The default backend is JAX, which is a high-performance numerical computing library
that we use for JIT compilation and GPU/TPU support. By default, JAX uses 32-bit
floating point precision, which leads to faster computation and lower memory overhead
but results in lower precision (~1e-6 precision). If you need precision at the
1e-16 level, set `use_x64=True`.

### Off-axis PSF options

- `use_jax`: Use JAX for computation. Default is `True`.
- `use_x64`: Use 64-bit floating point precision. Default is `False`.
- `x_symmetric`: Off-axis PSF is symmetric about the x-axis. Default is `True`.
- `y_symmetric`: Off-axis PSF is symmetric about the y-axis. Default is `False`.
- `cpu_cores`: Number of CPU cores to use. Default is `1`.
- `platform`: Computing platform to use for JAX computation. Options are `cpu`, `gpu`, `tpu`. Default is `cpu`.

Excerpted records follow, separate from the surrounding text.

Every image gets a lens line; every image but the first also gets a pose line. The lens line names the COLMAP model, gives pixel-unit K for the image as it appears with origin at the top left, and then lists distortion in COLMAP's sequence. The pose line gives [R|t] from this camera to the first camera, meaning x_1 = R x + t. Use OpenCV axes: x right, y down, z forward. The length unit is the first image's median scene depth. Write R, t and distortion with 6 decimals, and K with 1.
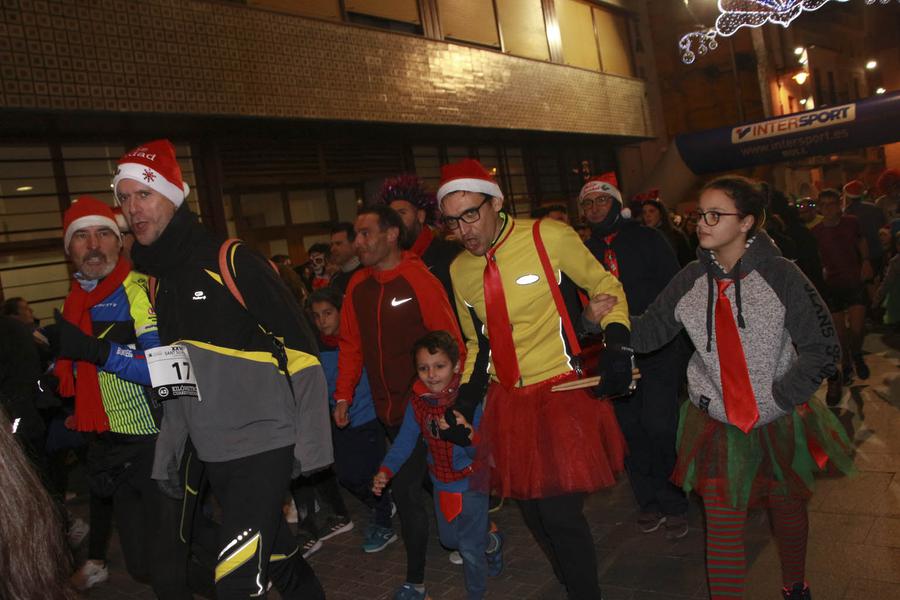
lens RADIAL K [[750.8, 0, 447.6], [0, 750.8, 307.0], [0, 0, 1]] dist [-0.166298, 0.131830]
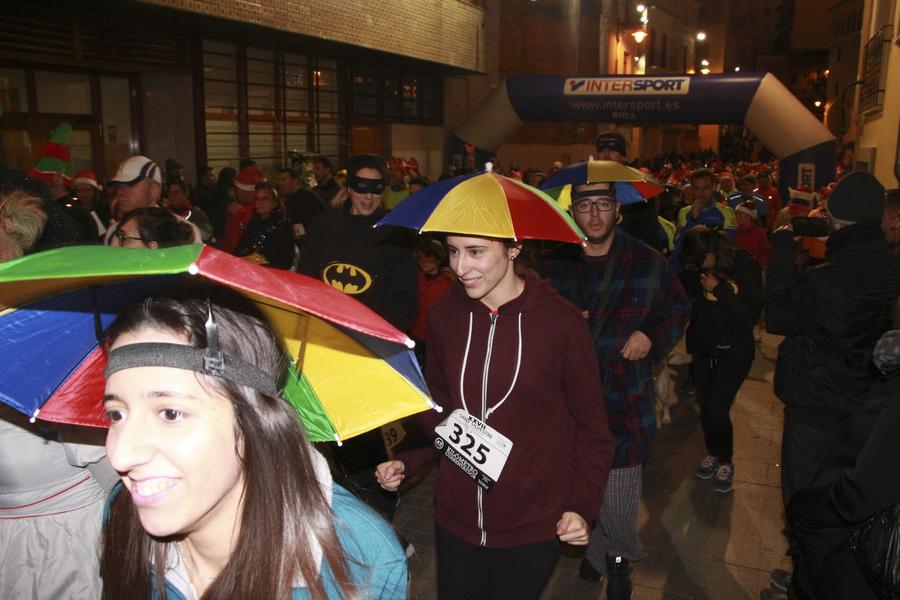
lens RADIAL K [[744.6, 0, 450.0], [0, 744.6, 300.0], [0, 0, 1]] dist [-0.167683, 0.118502]
pose [[0.960381, 0.107078, 0.257300, 0.035929], [-0.135966, 0.985935, 0.097188, -0.036619], [-0.243275, -0.128321, 0.961432, 0.097137]]
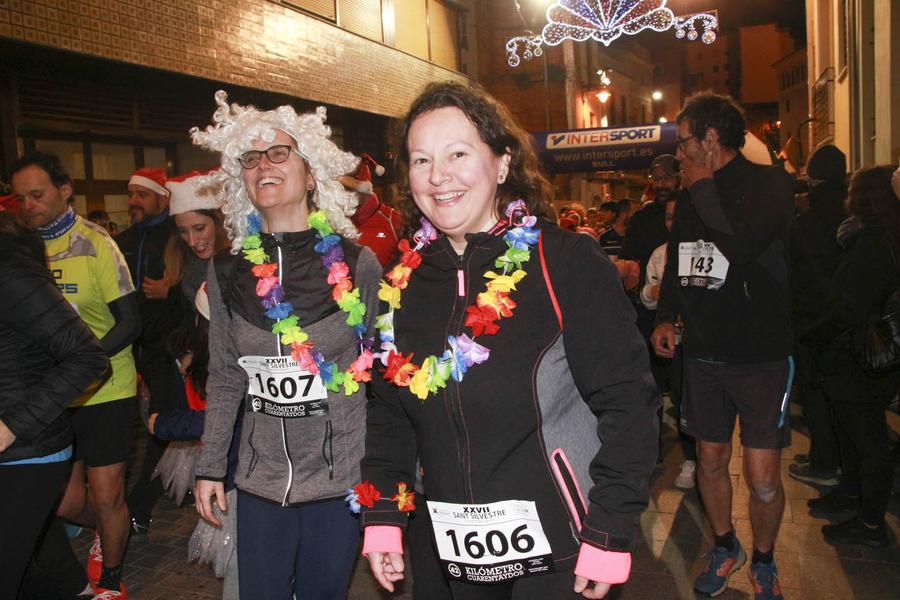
lens RADIAL K [[747.7, 0, 447.4], [0, 747.7, 293.6], [0, 0, 1]] dist [-0.155832, 0.119296]
pose [[0.956896, 0.075273, 0.280507, -0.026703], [-0.075313, 0.997103, -0.010653, 0.003022], [-0.280496, -0.010932, 0.959793, 0.029206]]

### Parallel processing of off-axis PSFs

The base call of `coronagraph.offax(x,y)` is the most user-friendly, but is not
the most efficient. When generating many PSFs it is recommended to convert all
required (x,y) positions into arrays of floats (in $`\lambda / D`$) and use the
`coronagraph.offax.create_psfs_parallel(x_arr, y_arr)` function. This function
uses JAX's `shard_map` to distribute the computation across multiple devices or
CPU cores.